(Data entries)
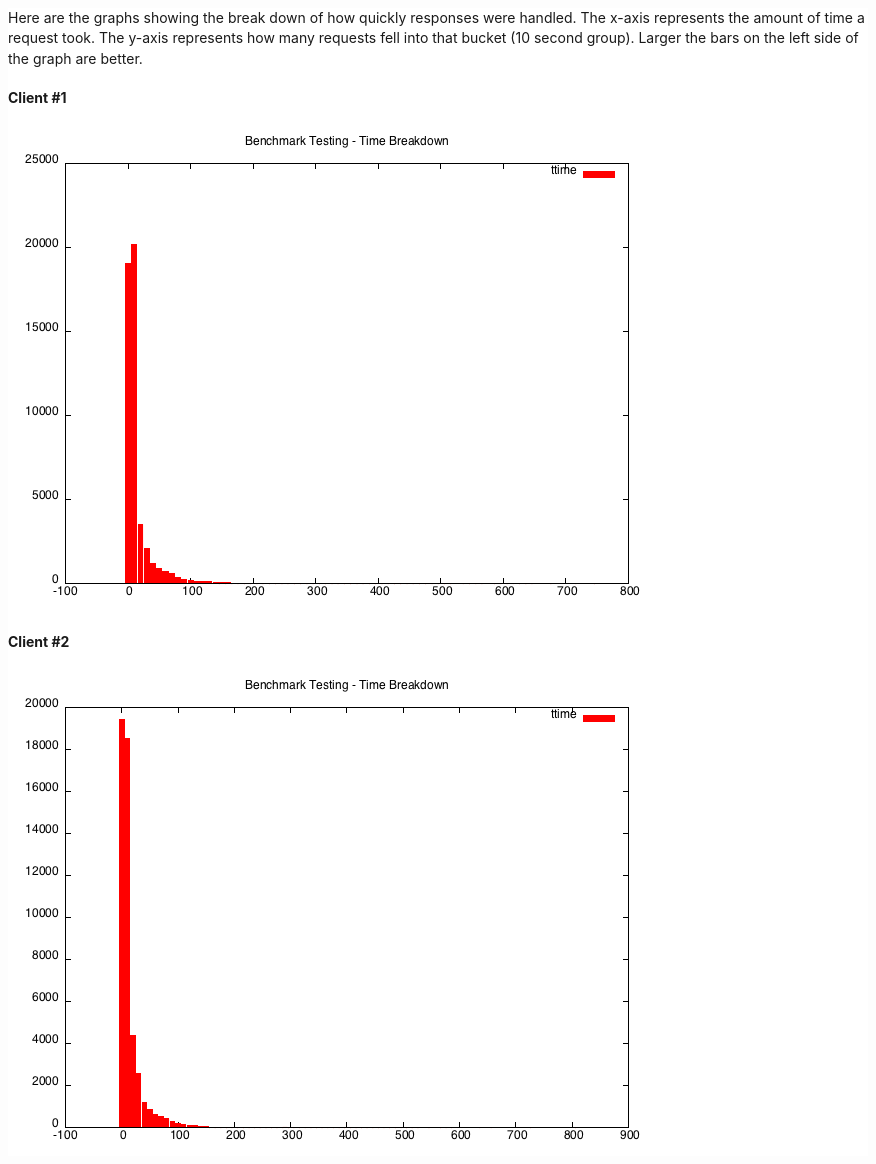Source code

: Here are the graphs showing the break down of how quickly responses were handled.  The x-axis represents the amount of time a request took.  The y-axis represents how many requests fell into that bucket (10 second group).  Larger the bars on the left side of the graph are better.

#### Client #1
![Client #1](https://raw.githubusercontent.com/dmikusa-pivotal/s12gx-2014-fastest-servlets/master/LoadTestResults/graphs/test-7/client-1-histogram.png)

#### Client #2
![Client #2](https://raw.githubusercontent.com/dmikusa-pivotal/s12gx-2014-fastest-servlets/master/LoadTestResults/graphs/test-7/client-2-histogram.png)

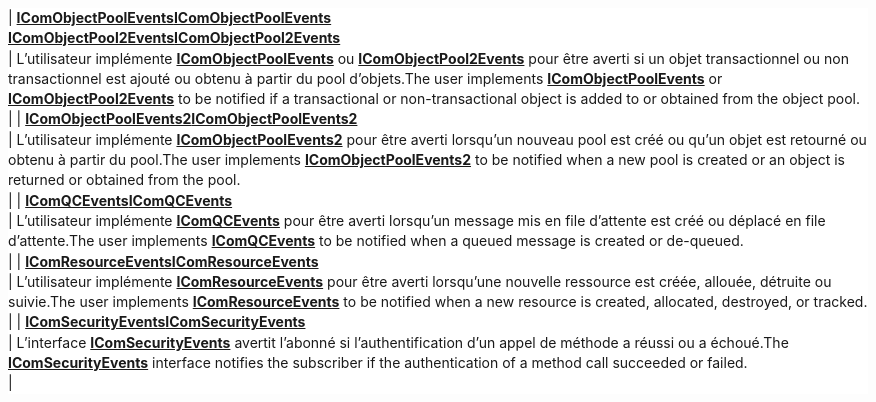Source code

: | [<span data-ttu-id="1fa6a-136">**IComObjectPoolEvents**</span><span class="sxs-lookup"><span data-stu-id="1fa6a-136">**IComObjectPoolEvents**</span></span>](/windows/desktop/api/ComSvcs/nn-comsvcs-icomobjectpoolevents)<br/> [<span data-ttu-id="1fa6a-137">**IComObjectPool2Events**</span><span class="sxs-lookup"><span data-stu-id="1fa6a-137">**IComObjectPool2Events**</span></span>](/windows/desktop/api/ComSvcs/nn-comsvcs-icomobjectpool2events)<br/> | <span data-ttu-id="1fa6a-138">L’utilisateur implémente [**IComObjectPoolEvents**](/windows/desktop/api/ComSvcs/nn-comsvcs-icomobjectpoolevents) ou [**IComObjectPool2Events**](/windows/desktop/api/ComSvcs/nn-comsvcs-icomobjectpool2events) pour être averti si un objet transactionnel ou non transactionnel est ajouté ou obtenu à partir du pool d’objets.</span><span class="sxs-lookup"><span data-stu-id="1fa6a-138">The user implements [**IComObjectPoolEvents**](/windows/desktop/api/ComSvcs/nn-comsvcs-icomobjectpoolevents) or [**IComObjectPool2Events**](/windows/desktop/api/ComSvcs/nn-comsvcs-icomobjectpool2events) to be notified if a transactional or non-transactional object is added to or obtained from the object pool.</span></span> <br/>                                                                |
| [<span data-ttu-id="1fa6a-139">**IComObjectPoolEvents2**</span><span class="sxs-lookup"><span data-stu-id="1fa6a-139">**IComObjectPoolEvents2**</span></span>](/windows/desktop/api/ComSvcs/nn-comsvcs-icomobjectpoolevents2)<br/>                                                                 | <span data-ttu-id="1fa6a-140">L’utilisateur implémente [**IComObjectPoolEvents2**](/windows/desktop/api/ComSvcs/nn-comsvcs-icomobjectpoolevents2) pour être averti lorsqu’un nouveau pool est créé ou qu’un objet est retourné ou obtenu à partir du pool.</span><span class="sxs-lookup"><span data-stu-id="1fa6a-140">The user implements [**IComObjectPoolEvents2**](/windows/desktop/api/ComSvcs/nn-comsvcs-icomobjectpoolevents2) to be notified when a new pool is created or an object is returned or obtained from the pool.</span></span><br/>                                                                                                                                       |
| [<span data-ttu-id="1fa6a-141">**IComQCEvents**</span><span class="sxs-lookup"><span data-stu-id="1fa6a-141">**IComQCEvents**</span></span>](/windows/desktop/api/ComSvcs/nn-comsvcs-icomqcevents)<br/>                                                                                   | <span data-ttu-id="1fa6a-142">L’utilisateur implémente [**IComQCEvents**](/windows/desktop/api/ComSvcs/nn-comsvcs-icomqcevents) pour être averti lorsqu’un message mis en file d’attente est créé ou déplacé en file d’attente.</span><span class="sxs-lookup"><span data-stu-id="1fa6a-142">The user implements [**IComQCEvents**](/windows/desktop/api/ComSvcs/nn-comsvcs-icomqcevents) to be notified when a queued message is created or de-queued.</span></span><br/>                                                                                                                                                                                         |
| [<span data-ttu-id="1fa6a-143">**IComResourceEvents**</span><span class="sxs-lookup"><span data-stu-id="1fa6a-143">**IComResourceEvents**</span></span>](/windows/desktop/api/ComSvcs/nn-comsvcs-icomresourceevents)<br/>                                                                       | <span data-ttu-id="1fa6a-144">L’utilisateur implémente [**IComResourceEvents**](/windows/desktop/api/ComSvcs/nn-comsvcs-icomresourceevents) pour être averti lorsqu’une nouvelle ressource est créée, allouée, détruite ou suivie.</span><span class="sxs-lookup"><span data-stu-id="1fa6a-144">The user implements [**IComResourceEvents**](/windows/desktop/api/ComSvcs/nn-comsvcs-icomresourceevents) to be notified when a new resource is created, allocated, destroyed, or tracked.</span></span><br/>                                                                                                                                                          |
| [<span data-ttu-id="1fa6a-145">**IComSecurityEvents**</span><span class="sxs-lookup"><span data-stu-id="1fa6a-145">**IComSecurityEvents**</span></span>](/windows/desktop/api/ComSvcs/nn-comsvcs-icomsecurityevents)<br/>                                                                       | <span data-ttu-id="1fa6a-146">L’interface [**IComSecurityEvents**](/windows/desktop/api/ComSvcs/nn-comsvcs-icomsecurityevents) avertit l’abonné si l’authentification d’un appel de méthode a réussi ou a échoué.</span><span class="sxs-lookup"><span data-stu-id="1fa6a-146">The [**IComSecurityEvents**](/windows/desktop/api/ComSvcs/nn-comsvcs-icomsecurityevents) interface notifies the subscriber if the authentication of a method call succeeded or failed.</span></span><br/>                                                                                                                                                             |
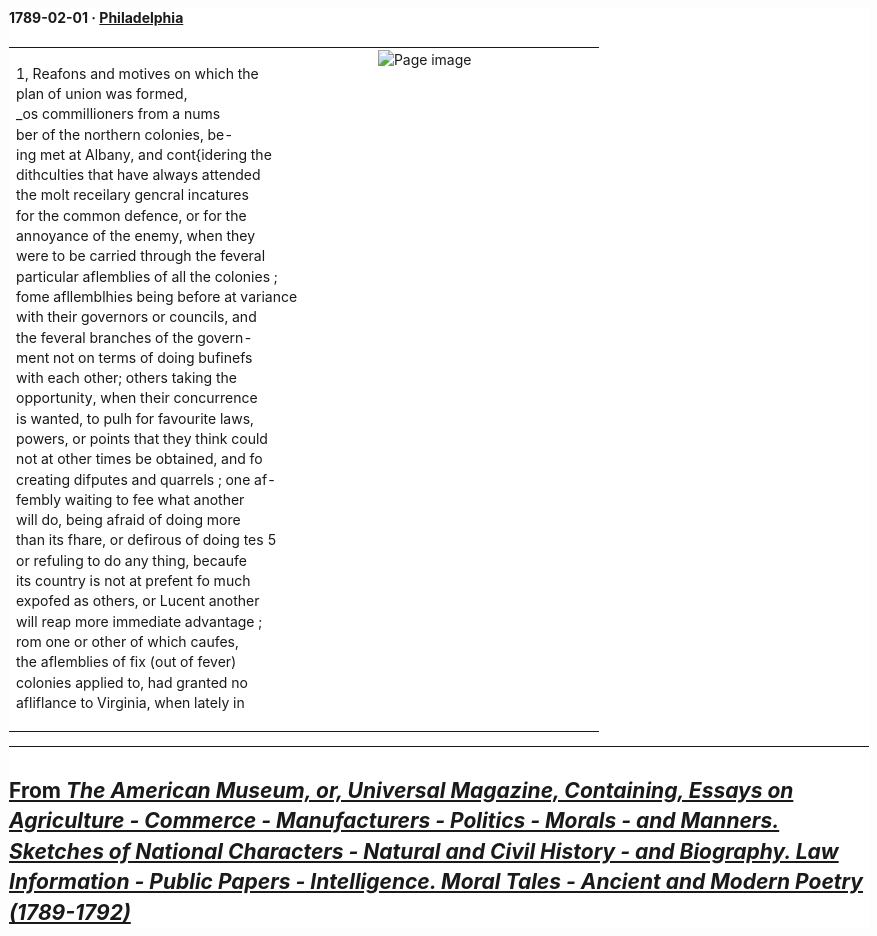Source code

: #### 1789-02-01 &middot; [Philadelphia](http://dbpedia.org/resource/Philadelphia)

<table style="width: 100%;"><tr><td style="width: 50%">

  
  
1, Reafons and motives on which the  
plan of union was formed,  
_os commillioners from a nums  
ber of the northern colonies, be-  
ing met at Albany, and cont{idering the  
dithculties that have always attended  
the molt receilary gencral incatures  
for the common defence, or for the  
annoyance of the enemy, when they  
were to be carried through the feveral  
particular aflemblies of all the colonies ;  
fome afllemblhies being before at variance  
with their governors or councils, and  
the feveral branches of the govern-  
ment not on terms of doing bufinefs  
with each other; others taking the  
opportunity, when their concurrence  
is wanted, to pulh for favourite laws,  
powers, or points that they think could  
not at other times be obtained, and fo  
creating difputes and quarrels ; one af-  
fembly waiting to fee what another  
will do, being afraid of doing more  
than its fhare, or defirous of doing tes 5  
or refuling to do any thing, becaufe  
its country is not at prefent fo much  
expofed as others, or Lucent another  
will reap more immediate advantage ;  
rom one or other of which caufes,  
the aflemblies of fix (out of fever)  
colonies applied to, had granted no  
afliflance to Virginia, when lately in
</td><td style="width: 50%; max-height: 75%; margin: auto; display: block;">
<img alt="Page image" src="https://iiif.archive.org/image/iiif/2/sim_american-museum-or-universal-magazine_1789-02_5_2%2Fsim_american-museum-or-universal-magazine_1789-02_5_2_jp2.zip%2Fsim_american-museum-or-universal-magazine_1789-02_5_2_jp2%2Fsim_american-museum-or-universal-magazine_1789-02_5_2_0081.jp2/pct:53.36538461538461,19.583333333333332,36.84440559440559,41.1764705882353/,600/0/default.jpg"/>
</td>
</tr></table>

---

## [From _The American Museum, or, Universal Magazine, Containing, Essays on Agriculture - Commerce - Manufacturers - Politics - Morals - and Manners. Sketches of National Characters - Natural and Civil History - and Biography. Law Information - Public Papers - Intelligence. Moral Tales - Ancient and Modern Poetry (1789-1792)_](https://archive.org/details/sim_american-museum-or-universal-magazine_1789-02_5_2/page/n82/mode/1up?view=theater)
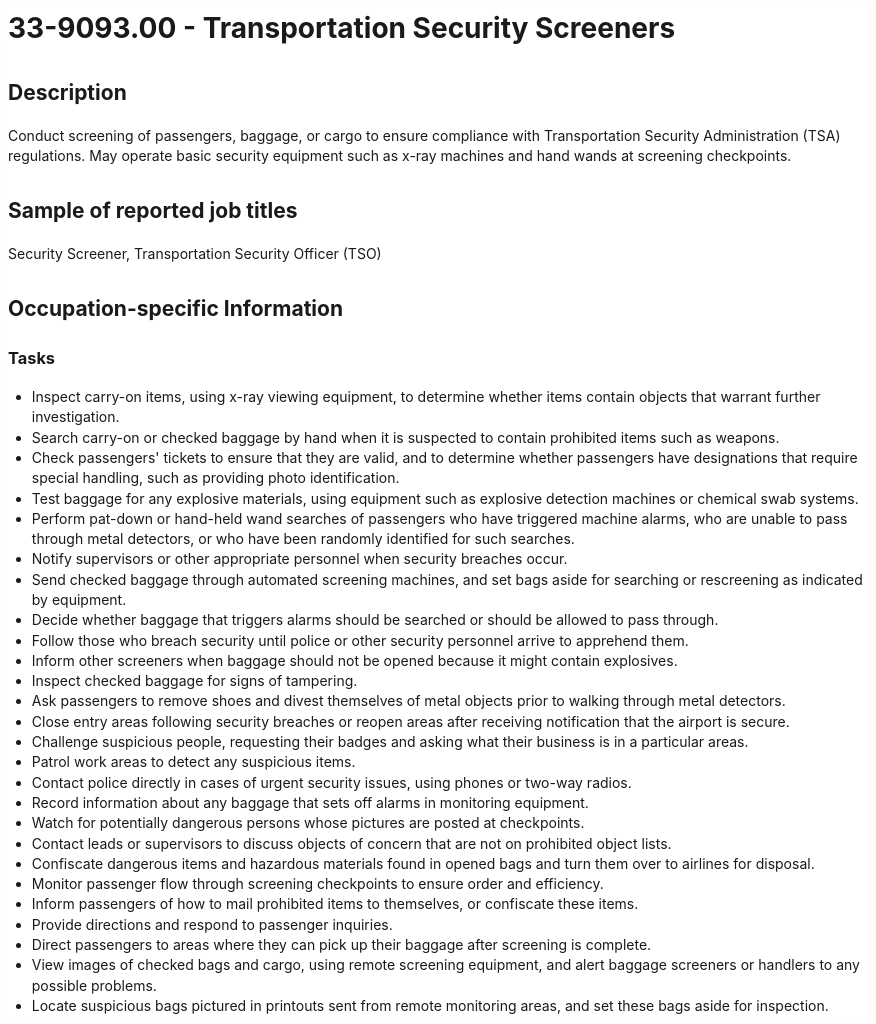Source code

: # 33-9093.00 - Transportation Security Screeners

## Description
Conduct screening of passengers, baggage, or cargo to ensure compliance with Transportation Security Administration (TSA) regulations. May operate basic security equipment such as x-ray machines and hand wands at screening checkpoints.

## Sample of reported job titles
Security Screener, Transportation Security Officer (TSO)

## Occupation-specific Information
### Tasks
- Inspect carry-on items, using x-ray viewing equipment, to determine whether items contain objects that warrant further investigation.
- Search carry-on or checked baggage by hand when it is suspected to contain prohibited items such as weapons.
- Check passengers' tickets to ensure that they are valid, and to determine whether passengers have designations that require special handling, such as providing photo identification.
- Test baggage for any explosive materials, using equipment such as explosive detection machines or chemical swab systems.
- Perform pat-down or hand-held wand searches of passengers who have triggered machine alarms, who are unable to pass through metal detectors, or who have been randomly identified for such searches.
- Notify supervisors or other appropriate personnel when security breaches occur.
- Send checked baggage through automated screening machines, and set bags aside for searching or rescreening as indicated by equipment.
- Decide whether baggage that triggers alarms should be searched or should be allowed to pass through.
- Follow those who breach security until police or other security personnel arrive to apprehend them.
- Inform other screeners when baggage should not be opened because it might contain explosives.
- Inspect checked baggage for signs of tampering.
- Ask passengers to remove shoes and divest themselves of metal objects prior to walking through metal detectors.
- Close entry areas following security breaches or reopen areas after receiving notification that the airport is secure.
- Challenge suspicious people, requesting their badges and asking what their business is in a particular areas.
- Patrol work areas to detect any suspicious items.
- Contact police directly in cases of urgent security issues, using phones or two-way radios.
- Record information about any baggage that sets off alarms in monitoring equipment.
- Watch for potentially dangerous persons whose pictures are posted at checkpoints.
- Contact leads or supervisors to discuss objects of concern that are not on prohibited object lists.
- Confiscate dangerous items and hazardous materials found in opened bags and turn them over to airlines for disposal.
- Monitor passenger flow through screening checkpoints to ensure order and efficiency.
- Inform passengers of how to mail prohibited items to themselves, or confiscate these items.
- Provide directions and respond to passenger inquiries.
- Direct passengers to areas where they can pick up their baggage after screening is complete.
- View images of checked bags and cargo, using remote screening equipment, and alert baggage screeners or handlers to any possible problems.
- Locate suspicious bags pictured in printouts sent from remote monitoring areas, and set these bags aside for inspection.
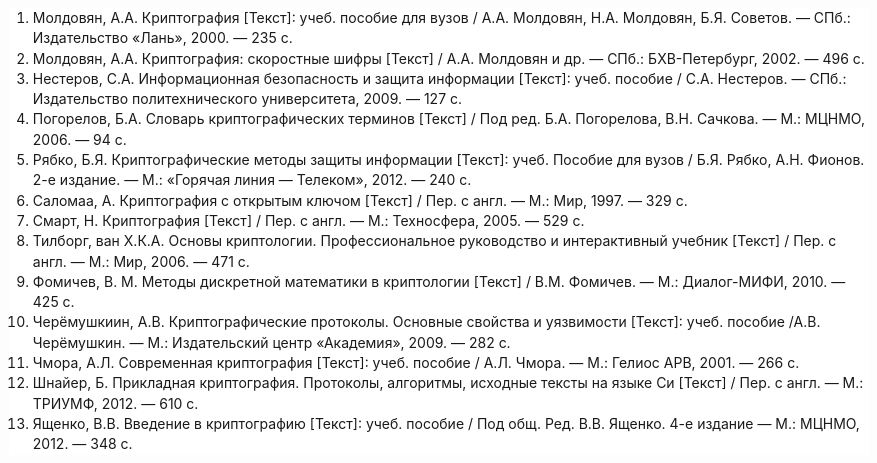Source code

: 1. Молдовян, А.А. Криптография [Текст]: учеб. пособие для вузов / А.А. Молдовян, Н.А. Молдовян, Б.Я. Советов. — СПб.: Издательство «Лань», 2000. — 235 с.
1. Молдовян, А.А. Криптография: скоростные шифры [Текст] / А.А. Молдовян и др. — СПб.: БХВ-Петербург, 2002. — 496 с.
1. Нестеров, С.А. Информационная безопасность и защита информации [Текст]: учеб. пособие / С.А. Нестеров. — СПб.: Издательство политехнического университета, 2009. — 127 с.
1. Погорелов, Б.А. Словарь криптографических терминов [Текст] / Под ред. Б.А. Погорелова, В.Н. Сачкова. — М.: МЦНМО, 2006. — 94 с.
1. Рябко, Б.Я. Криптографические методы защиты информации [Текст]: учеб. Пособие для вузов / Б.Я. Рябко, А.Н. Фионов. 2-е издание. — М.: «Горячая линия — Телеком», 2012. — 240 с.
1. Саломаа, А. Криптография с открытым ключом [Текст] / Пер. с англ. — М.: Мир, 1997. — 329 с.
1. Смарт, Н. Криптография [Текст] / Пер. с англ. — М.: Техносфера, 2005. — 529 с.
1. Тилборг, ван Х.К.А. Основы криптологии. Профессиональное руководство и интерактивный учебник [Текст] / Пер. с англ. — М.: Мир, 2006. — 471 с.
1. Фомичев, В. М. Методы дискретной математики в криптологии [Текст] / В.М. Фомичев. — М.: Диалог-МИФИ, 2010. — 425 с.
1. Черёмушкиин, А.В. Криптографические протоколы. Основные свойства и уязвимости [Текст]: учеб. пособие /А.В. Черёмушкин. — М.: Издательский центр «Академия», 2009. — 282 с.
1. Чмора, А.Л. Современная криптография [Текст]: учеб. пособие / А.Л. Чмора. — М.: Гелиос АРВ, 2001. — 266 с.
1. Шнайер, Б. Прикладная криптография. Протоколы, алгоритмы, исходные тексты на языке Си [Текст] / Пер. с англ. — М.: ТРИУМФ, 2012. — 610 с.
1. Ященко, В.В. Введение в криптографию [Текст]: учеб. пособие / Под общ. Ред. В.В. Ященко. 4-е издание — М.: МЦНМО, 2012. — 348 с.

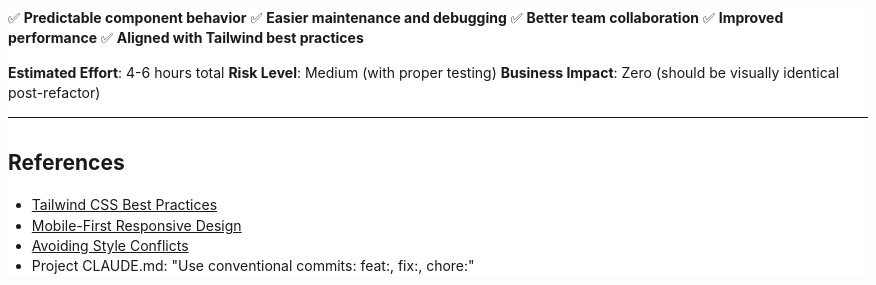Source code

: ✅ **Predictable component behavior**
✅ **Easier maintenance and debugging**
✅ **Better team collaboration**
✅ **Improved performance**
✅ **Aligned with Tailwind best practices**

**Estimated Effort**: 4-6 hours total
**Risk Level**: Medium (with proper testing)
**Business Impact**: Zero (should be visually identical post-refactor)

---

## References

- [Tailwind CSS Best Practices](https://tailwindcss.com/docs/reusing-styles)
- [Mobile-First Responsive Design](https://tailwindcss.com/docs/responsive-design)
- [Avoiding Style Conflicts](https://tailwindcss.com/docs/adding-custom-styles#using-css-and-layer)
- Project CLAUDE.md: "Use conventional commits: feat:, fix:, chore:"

▶ WORK REQUEST: Reproduce the lines verbatim, starting at the line that contains "- [Tailwind CSS" and ending with the final line, both included.

▶ TASK RESULT:
- [Tailwind CSS Best Practices](https://tailwindcss.com/docs/reusing-styles)
- [Mobile-First Responsive Design](https://tailwindcss.com/docs/responsive-design)
- [Avoiding Style Conflicts](https://tailwindcss.com/docs/adding-custom-styles#using-css-and-layer)
- Project CLAUDE.md: "Use conventional commits: feat:, fix:, chore:"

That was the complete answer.